Rutgers University
Department of Electrical and Computer Engineering
M.S. Thesis Abstract



Kinjal Desai

The FCC has been allocating sections of the radio spectrum as unlicensed bands over the period of last decade with the motivation of promoting diversity and novelty of wireless systems, services and technologies. The most recent in this series is the Unlicensed National Information Infrastructure (U-NII), a 300 MHz of radio spectrum at 5 GHz, providing promising avenues for modern multimedia applications in 3G systems and beyond. No license is required to operate in the unlicensed band, though there could be some minimal rules that the systems need to conform to. Due to the significant cost involved in bandwidth acquisition through licensing, the unlicensed bands provide an attractive alternative to service providers in terms of time and cost of development and deployment. This latitude, however comes at the price of enhanced mutual interference because now there are multiple wireless systems, autonomous and non-cooperating, competing for common media resources. WINLAB proposes the novel concept of simulating ‘tournaments’ between these competing systems as a way of looking at this problem from the simulation and modeling angle.

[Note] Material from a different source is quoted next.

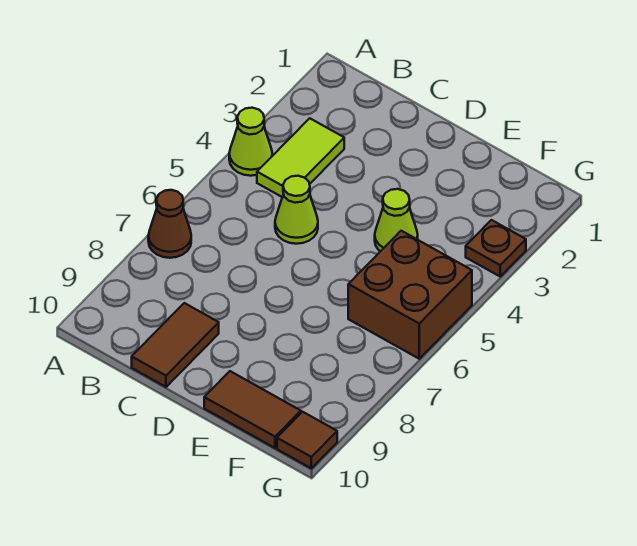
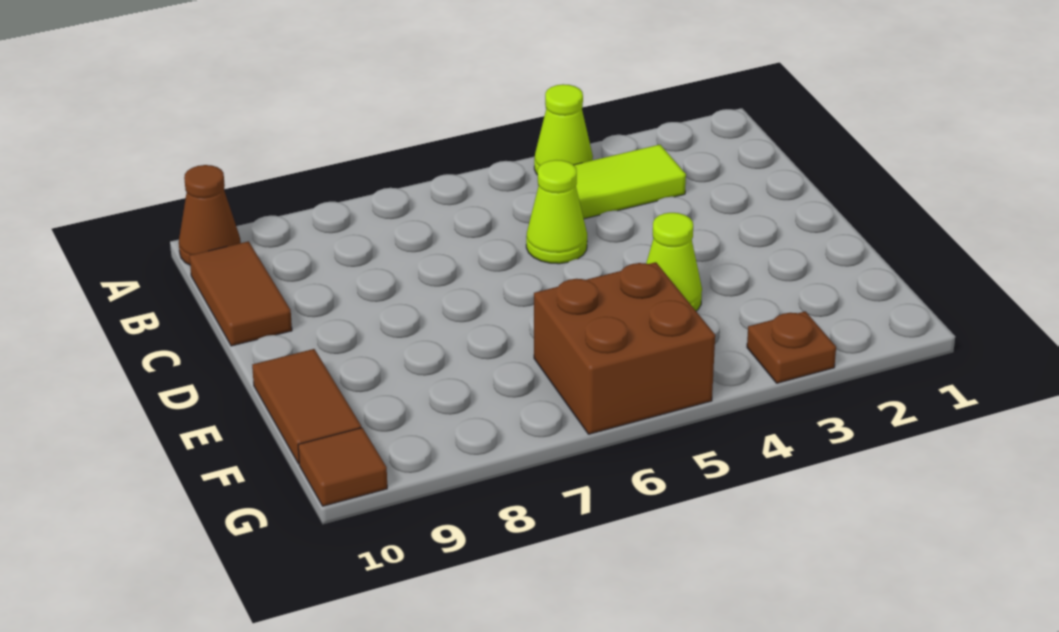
brown 1x1 cone [148,190,191,258] -> brown 1x1 cone moved to [179,165,241,265]
brown 1x2 tile [132,303,219,387] -> brown 1x2 tile turned to [189,241,292,346]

This thesis describes the Tournament Arena Simulator (TAS), a simulation environment, developed for staging these tournaments between different autonomous wireless systems. The TAS involves modules for radio channel, mobility, geography and the mobile station transceiver to accurately portray all aspects of the real unlicensed band scenario. The transceiver module has the added capability of reconfigurability and dynamic class loading. This endows the TAS with the facility to dynamically reconfigure or rewrite the transceiver module in order to implement different autonomous systems and then make them compete with each other simultaneously. The fundamental system level assumption is that the environment supports only synchronous DS-CDMA systems in a mobile ad-hoc network scenario with point-to-point connections. The implementation is done in the Java binding of the Scalable Simulation Framework (SSF), a new public domain discrete event simulator. The thesis also goes on to demonstrate the utility and the operability of the TAS through performance evaluation of several standard systems and staging of sample tournaments between specific systems of interest.